### Material for the task
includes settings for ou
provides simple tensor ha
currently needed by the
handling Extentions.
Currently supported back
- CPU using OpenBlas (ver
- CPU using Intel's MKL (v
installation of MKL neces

### Directive
Return every line above that contains the word "using".

### Exercise result
- CPU using OpenBlas (ver
- CPU using Intel's MKL (v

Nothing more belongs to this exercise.